Trump-Plan und Reaktion aus Iran

Trump schrieb am Montag, die US-Marine werde „geführt“ werden, um gestrandete Schiffe aus dem Gewässer zu eskortieren. Auf seinem sozialen Netzwerk Truth Social bezeichnete er die Aktion, „Project Freedom“, als humanitären Akt „im Namen der USA, der Golfstaaten, insbesondere aber im Namen des Iran.“

Iran meldete jedoch kurz darauf, dass ein US-Kriegsschiff von zwei Raketen getroffen worden sei und zurückgedrängt worden sei, nachdem es ein iranisches Warnsignal ignoriert habe. Die USA bestreiten, dass ihr Schiff getroffen wurde.

Der Rohölpreis stieg auf mehr als 114,45 Dollar je Barrel, nachdem Berichte von einer Raketenbedrohung und einem Brand an einem südkoreanischen Schiff im Golf bekannt wurden.

Bedenken der Schifffahrt

Die US-Zentralkommando (Centcom) bestätigte, dass zwei US-geführte Handelsschiffe den Hormuz-Streifen „erfolgreich durchquert“ hätten. Experten der Schifffahrt fragen, ob Trumps Plan nachhaltig umsetzbar ist oder ob es sich um eine begrenzte Aktion handelt, um einige der gestrandeten Schiffe zu befreien.

Etwa 20 Prozent des weltweiten Öls und Flüssiggases (LNG) passieren normalerweise den Hormuz-Streifen. Seine Durchfahrt ist seit dem Beginn des Krieges zwischen den USA und dem Iran am 28. Februar beinahe zum Erliegen gekommen.

Sascha Meijer, Generalsekretär der Seemannsunion Nautilus, sagte: „Seeleute, die im Hormuz-Gewässer feststecken, würden Schutz schätzen, um die Schiffe in Bewegung zu setzen. Aber ist dieser Schutz sicher? Wie sieht es mit Minen aus? Sind die Schiffe versichert? Ist dieses Angebot ausreichend? Es ist wirklich noch zu früh, um zu beurteilen, ob es gute Nachrichten sind oder neue Gefahren schaffen.“

Ihre Aussagen unterstützte Raman Kapoor, ein Tankerkapitän, der im Hormuz-Gewässer feststeckt. Er sagte im BBC Radio 4-Programm „World at One“, er „würde dieses Risiko nicht eingehen“, um zu verlassen. „Als Kapitän ist es auch meine Pflicht, die Situation einzuschätzen. Ich muss die Zustimmung der gesamten Crew einholen – ob sie bereit sind, ihr Leben aufs Spiel zu setzen. Das ist ein langer Prozess.“

Details und Herausforderungen

Trump gab keine konkreten Angaben, wie die mehr als 850 gestrandeten Schiffe im Golf befreit werden sollen. „Ich habe meinen Vertretern gesagt, sie sollen ihnen mitteilen, dass wir unser Bestes tun werden, um ihre Schiffe und Crews sicher aus dem Streifen zu bringen“, schrieb Trump auf Truth Social. „In allen Fällen sagten sie, sie würden nicht zurückkehren, bis die Gegend für die Navigation sicher ist, und alles andere.“

Jakob Larsen, Leiter für Sicherheit und Sicherheit bei der Schifffahrtsgemeinschaft Bimco, betonte, dass Trumps Aussagen Klarstellungen benötigten. „Ohne Zustimmung des Iran, kommerzielle Schiffe sicher durch den Hormuz-Streifen passieren zu dürfen, ist es derzeit nicht klar, ob die iranischen Bedrohungen für Schiffe gemildert oder unterdrückt werden können“, sagte Larsen.
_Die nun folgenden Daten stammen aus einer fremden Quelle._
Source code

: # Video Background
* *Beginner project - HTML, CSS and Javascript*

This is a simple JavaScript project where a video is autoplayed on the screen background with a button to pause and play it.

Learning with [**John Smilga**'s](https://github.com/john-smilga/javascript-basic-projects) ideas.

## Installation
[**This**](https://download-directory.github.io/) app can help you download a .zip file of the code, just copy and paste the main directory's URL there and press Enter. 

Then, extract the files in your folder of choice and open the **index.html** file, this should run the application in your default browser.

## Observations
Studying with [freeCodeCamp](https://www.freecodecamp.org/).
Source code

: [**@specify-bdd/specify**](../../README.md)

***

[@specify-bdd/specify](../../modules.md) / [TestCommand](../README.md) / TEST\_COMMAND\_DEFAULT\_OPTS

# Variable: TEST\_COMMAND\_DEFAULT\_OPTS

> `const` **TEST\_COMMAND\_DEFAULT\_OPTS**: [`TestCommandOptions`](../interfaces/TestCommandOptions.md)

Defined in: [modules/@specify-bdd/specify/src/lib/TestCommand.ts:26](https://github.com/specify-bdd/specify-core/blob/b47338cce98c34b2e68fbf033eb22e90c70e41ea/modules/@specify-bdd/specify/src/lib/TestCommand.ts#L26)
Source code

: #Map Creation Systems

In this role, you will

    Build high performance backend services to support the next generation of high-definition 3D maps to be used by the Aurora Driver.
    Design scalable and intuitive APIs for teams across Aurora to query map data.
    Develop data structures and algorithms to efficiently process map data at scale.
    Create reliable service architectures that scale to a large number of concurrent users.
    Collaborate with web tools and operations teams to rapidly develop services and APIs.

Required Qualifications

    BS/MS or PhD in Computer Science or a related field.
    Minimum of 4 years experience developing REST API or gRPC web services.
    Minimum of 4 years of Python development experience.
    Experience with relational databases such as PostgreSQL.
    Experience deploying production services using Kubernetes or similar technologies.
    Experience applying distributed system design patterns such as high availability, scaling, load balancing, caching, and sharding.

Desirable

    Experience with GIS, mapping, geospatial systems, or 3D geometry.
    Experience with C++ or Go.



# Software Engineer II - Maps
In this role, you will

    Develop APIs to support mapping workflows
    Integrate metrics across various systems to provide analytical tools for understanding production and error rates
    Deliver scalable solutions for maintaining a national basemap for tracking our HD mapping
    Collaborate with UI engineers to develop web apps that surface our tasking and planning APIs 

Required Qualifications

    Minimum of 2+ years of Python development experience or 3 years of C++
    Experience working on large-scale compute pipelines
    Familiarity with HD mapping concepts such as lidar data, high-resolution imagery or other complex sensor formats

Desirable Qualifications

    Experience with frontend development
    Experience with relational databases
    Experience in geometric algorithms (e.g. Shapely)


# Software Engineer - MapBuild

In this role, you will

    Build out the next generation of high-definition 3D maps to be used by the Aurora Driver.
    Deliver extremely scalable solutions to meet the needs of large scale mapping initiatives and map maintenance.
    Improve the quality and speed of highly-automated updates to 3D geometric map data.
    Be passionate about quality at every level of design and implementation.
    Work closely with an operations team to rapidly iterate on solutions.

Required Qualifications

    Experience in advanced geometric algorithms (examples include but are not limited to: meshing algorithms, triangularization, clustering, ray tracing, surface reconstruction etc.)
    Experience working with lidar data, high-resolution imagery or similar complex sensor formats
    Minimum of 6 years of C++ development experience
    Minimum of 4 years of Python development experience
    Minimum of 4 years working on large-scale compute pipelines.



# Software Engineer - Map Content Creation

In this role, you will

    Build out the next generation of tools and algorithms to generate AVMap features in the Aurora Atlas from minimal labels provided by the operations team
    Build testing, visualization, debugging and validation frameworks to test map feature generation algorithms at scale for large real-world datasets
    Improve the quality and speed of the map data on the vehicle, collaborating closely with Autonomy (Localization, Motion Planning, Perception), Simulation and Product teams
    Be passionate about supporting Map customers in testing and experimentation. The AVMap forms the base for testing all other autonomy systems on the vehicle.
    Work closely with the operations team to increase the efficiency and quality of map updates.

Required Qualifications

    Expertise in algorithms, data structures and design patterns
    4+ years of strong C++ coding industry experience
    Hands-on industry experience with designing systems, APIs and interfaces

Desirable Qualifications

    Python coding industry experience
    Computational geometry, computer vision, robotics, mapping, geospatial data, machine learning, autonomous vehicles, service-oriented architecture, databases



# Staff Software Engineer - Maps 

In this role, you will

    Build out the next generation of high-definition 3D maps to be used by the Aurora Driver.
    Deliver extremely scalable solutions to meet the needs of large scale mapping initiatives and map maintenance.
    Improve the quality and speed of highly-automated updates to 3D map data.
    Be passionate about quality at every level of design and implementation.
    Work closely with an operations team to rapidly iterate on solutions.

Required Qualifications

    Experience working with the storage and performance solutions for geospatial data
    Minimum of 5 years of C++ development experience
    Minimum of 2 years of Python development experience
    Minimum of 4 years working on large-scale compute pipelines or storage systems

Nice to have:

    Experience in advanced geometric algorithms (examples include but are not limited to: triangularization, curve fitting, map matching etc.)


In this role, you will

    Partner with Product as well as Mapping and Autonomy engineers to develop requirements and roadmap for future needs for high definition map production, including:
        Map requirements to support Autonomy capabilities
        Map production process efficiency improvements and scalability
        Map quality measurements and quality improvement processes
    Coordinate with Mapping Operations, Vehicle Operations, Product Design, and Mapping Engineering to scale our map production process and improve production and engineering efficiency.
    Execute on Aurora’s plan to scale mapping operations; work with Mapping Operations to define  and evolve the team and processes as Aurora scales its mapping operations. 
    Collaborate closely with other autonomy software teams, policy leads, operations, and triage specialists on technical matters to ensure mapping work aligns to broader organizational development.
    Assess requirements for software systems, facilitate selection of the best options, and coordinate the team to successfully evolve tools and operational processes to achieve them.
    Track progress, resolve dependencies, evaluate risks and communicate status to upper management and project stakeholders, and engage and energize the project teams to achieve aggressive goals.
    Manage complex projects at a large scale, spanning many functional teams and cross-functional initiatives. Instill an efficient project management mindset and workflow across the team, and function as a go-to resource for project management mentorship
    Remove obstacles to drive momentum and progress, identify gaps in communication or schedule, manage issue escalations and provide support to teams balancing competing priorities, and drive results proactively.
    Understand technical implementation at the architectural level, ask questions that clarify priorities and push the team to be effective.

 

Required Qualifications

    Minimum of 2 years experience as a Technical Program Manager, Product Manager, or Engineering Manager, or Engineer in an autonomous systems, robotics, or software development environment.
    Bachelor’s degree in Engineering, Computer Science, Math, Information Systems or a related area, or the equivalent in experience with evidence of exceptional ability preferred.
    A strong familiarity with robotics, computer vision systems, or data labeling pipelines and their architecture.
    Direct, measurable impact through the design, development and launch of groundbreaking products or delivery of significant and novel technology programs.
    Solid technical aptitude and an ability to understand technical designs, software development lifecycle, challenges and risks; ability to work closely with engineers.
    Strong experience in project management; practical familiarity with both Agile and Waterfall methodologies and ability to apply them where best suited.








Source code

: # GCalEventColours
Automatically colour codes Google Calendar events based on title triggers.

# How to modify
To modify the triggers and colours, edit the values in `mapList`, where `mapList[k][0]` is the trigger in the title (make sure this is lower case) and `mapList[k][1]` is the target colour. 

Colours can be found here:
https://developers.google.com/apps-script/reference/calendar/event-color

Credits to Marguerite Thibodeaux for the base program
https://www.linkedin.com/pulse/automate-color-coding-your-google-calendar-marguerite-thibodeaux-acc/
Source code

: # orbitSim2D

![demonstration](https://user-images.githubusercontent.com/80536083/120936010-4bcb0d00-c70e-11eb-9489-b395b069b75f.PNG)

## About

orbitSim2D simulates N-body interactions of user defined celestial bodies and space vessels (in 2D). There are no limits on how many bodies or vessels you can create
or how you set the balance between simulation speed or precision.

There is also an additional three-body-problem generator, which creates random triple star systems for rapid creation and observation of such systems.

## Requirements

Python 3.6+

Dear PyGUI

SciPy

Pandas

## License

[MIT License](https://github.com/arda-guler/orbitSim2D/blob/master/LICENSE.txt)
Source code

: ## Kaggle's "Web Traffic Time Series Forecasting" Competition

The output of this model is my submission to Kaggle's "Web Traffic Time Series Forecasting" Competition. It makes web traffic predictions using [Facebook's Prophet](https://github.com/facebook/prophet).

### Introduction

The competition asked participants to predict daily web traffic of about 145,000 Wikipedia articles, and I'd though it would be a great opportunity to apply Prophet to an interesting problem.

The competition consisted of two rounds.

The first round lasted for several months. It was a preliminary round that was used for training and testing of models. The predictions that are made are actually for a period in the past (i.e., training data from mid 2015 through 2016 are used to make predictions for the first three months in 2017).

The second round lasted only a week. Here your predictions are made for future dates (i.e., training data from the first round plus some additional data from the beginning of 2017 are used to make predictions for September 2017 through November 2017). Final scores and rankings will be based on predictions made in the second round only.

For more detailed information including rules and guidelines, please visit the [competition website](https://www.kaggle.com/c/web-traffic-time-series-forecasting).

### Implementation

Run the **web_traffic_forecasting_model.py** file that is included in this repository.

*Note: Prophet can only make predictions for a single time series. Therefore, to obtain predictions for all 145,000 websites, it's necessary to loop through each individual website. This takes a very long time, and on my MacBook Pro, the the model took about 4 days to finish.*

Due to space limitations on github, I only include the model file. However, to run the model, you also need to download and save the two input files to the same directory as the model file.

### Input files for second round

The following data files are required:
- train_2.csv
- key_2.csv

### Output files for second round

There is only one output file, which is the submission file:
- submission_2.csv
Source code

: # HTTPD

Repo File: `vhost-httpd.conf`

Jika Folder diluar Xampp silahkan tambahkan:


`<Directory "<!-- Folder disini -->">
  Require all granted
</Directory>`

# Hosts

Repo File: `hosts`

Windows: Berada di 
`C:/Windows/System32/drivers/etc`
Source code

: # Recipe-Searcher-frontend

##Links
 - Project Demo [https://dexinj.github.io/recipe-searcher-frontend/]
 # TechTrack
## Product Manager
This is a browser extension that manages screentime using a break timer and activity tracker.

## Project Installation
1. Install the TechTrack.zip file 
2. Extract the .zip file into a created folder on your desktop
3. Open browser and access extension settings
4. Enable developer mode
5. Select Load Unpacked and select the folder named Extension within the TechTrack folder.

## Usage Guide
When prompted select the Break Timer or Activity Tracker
„Angesichts der iranischen Bedrohungen gegen jedes Schiff, das versucht, den Hormuz-Streifen ohne Abstimmung mit der iranischen Armee zu passieren, besteht ein Risiko, dass sich die Feindseligkeiten erneut entzünden, wenn ‚Project Freedom‘ umgesetzt wird.“

Ein Statement der Centcom sagte: „Die US-militärische Unterstützung für Project Freedom umfasst Raketenzerstörer, über 100 Land- und Seeanlagen, mehrere unbemannte Plattformen und 15.000 Soldaten.“

Der Schritt aus dem Weißen Haus erfolgte, während die Krise im Nahen Osten die globale Wirtschaft in eine Rezession drängen könnte, da Ölpreise um etwa 50 Prozent über dem Vorkriegsniveau liegen.